Cette fois, cependant, le stagiaire ne l’avait pas rappelé à l’ordre. Sans doute avait-il estimé qu’il était trop tard pour réagir.

— Je me demande bien, grogna-t-il, quel plaisir tu peux trouver à ce genre d’occupation. Tout le monde dit que c’est dangereux.

Vocques haussa les épaules. Il hésita un long moment. Puis, après s’être placé hors du champ des caméras, il replia soigneusement les douze feuillets. Il prétexterait une interruption de réseau pour faire réimprimer au 342 ses dernières pages. Elles devaient certainement se trouver quelque part en mémoire. Celles qu’il venait de glisser discrètement dans sa poche, il les détruirait chez lui dès qu’il aurait fini de les lire.

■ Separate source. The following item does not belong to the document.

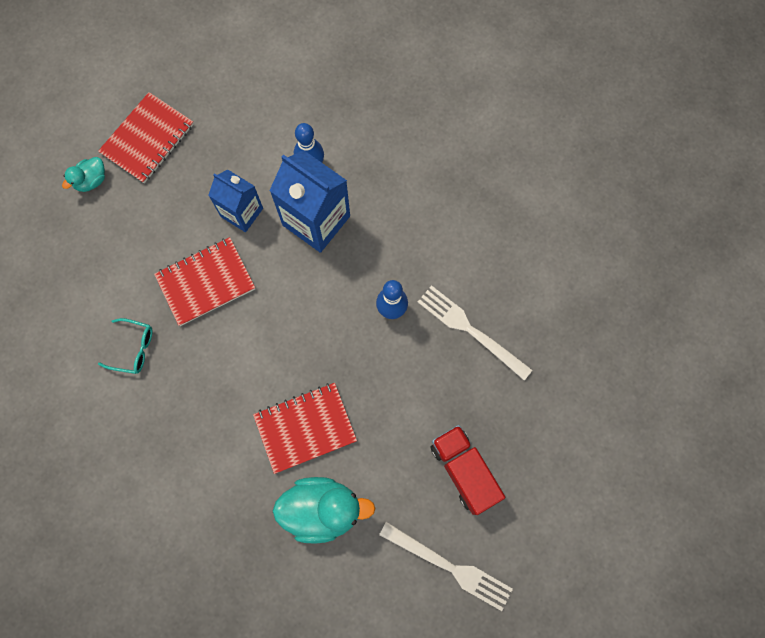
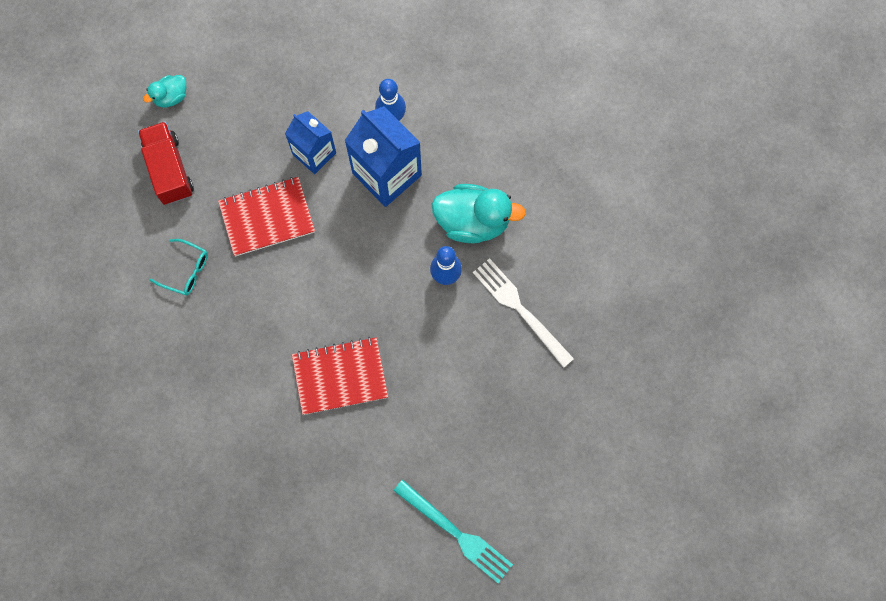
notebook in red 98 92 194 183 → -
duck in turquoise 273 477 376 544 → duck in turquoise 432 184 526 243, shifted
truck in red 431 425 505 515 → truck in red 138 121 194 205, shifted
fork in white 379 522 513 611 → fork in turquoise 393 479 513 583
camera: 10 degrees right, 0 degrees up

— Allons, Targe ! Nul n’ignore que les récits ne prennent corps que s’ils sont scandés à voix haute, et à proximité d’un réalisateur moléculaire, qui plus est.

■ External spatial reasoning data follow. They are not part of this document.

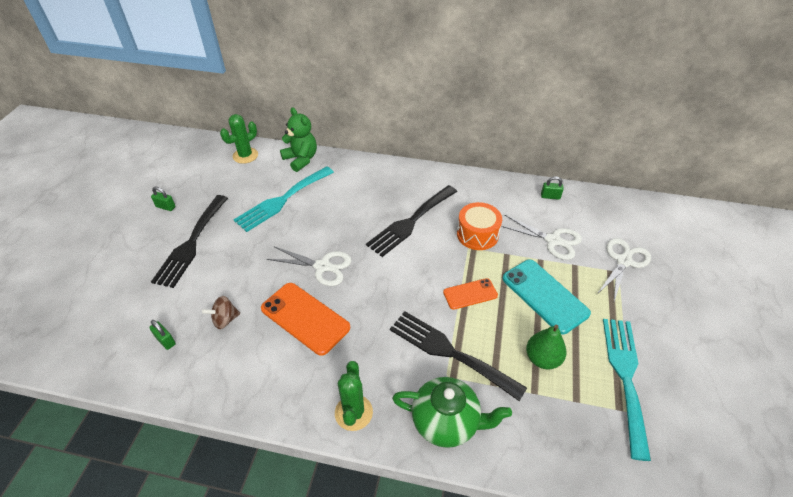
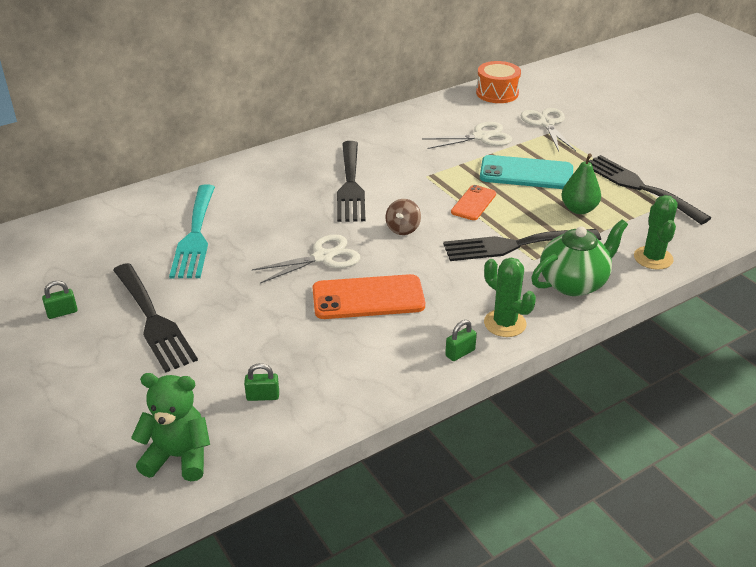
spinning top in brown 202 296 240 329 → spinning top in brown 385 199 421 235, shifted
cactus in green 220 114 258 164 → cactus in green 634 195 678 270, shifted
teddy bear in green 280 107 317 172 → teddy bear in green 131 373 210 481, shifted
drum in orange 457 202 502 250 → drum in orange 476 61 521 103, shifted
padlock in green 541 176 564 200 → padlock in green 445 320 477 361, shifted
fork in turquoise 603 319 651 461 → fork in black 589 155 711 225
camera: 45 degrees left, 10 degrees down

— On ne sait jamais, avec ces trucs. S’ils n’étaient pas à ce point redoutables, pourquoi prendrait-on la peine de les faire vérifier par toute une équipe de censeurs ?

Vocques embrassa toute la salle d’un geste de la main :

— Regarde ces cerveaux baignant dans leur saumure ! Tu crois vraiment avoir affaire à de dangereux terroristes ?

Targe contempla les quarante-huit caissons de verre. Effectivement, les masses gélatineuses qui flottaient dans leur liquide mauve ressemblaient plus à d’inoffensives méduses qu’aux révolutionnaires de la forêt de Twinkx. Par instants, quand une nouvelle idée leur venait, une petite bosse se formait en une région donnée de leur cortex. On surprenait alors, une joconde à peine, l’éclair d’une décharge électrique. C’était tout. L’information devait ensuite circuler à travers le réseau compliqué de fils d’or qu’on voyait monter de la centaine d’électrodes réparties sur toute la surface de la matière grise. On avait beau néanmoins scruter les espèces d’écheveaux que formait l’ensemble au-dessus de chaque « aquarium » — tel était le nom par lequel Vocques désignait les caissons —, il était impossible de discerner le moindre signe d’activité. Ce n’était que bien après — cela durait plus ou moins longtemps, selon l’inspiration, à ce qu’on disait — ce n’était que bien après, donc, qu’on voyait sortir du terminal d’impression la feuille constellée de caractères bizarres. Du chignien, pour Targe, qui ne savait pas lire, bien qu’il fût capable de reconnaître les cinq lettres de son nom.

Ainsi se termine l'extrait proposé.